"""
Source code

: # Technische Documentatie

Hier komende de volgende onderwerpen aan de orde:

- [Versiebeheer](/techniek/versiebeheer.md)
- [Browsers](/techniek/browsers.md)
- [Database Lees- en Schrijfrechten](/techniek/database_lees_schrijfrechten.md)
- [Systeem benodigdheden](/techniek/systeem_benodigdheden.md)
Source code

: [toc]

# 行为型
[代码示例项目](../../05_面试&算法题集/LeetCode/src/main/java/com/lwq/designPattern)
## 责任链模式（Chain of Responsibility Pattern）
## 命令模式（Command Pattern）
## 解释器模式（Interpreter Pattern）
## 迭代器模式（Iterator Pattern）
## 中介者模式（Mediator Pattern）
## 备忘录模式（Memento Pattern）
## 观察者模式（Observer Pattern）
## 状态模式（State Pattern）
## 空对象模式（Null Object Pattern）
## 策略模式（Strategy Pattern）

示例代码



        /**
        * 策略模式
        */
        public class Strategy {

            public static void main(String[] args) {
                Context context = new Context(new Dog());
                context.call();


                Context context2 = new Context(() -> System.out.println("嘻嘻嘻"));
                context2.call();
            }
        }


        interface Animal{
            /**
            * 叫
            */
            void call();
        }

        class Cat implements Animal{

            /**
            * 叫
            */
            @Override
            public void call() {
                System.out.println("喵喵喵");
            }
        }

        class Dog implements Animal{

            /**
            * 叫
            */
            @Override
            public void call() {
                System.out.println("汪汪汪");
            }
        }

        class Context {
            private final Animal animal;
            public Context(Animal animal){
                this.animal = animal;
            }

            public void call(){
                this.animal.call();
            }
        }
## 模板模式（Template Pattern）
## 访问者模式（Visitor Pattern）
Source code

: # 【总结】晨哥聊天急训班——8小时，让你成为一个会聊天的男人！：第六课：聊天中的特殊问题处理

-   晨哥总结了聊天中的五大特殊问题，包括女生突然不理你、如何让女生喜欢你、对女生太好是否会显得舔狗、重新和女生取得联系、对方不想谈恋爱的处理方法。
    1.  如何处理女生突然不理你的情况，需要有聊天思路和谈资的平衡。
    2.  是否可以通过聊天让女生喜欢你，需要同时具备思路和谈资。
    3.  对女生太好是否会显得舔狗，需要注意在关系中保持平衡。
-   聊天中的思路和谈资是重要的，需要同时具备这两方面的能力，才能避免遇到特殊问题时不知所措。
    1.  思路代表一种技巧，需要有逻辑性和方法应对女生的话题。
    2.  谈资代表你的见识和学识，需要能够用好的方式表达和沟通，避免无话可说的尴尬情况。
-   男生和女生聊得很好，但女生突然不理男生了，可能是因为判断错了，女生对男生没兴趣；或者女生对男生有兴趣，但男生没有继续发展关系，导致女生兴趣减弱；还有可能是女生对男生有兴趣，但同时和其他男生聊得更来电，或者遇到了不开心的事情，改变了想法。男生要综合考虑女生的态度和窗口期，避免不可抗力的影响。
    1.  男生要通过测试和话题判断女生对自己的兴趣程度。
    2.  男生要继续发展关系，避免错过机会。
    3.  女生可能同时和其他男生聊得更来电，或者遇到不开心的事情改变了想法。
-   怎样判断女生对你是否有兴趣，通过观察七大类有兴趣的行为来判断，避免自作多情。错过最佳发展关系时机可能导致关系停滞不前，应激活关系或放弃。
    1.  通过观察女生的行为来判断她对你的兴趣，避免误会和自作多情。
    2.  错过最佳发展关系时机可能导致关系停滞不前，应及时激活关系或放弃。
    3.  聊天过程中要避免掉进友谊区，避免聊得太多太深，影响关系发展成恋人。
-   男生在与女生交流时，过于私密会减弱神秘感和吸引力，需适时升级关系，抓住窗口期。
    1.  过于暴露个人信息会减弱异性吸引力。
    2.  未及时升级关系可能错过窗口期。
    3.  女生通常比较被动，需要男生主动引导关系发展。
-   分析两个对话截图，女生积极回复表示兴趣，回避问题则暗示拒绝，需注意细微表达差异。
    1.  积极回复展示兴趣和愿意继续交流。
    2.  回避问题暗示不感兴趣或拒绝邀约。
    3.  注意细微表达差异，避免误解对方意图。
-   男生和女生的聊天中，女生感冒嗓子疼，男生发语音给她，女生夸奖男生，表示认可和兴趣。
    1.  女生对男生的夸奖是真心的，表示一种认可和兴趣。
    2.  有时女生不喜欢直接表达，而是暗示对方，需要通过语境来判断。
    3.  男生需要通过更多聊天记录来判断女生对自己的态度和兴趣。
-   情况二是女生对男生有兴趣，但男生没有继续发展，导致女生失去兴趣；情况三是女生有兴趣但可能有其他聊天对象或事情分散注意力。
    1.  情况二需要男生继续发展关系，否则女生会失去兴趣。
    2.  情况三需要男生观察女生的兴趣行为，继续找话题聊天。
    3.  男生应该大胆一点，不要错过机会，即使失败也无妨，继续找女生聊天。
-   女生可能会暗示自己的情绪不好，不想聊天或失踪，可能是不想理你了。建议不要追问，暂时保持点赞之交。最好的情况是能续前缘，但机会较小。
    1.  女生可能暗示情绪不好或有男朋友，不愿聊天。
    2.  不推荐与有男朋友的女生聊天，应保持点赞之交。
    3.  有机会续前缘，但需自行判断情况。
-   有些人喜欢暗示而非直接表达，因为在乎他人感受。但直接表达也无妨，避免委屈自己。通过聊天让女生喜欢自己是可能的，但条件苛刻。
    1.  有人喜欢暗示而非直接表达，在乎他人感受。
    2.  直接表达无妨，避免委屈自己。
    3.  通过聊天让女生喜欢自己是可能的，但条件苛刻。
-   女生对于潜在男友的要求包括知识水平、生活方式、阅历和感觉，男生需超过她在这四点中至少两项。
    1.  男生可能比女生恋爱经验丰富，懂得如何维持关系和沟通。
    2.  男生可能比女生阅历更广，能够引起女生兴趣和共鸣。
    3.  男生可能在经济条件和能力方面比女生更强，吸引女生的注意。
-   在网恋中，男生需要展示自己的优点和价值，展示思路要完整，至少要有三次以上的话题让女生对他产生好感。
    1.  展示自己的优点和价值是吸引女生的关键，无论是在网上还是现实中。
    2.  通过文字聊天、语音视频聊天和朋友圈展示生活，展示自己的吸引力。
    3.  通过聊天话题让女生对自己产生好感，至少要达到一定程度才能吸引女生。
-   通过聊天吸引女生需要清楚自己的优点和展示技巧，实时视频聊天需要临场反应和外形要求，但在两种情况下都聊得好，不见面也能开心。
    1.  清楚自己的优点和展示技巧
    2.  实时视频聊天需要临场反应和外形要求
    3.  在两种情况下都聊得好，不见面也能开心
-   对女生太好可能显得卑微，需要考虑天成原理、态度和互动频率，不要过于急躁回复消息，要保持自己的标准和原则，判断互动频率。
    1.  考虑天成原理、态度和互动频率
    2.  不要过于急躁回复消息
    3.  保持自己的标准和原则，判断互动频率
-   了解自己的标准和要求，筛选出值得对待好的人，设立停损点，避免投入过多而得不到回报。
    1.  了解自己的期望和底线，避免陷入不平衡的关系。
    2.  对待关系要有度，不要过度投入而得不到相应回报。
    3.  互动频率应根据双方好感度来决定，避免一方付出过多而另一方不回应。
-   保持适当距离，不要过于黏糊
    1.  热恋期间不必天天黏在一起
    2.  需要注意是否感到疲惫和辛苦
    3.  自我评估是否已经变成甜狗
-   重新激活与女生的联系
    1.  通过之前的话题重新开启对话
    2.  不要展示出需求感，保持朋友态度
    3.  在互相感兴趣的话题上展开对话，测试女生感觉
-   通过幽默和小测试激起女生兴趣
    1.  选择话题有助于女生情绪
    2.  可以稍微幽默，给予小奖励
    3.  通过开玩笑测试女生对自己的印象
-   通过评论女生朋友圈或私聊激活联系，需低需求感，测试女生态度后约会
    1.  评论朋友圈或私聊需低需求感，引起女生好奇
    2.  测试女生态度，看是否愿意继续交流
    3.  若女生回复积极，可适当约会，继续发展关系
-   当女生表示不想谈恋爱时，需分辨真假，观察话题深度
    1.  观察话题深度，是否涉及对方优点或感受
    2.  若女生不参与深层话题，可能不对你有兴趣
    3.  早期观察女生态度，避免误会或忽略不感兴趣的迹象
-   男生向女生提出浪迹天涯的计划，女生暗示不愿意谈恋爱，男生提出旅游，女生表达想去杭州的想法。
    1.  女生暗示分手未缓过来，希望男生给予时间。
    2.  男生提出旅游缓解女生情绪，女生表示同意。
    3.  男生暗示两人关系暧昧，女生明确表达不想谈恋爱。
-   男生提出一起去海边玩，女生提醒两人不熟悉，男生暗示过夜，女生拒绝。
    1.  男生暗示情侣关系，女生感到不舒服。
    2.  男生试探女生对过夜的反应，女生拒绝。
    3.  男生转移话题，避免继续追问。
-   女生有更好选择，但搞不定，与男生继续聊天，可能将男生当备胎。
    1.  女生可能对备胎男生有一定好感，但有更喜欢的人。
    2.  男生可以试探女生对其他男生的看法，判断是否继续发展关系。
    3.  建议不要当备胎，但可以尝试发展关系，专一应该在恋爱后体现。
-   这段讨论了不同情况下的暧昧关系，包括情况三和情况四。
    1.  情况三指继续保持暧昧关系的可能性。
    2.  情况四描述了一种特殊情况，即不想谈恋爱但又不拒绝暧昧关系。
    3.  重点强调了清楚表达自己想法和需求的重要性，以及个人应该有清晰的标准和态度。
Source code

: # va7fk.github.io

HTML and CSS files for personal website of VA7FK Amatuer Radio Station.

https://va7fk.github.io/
"""
**Problem to solve**
Render the lines of the listing, from the line containing "HTML and CSS" through the end of the listing, as a JSON array of strings with one string per line, omitting blank lines.

**Output for this task**
[
  "HTML and CSS files for personal website of VA7FK Amatuer Radio Station.",
  "https://va7fk.github.io/"
]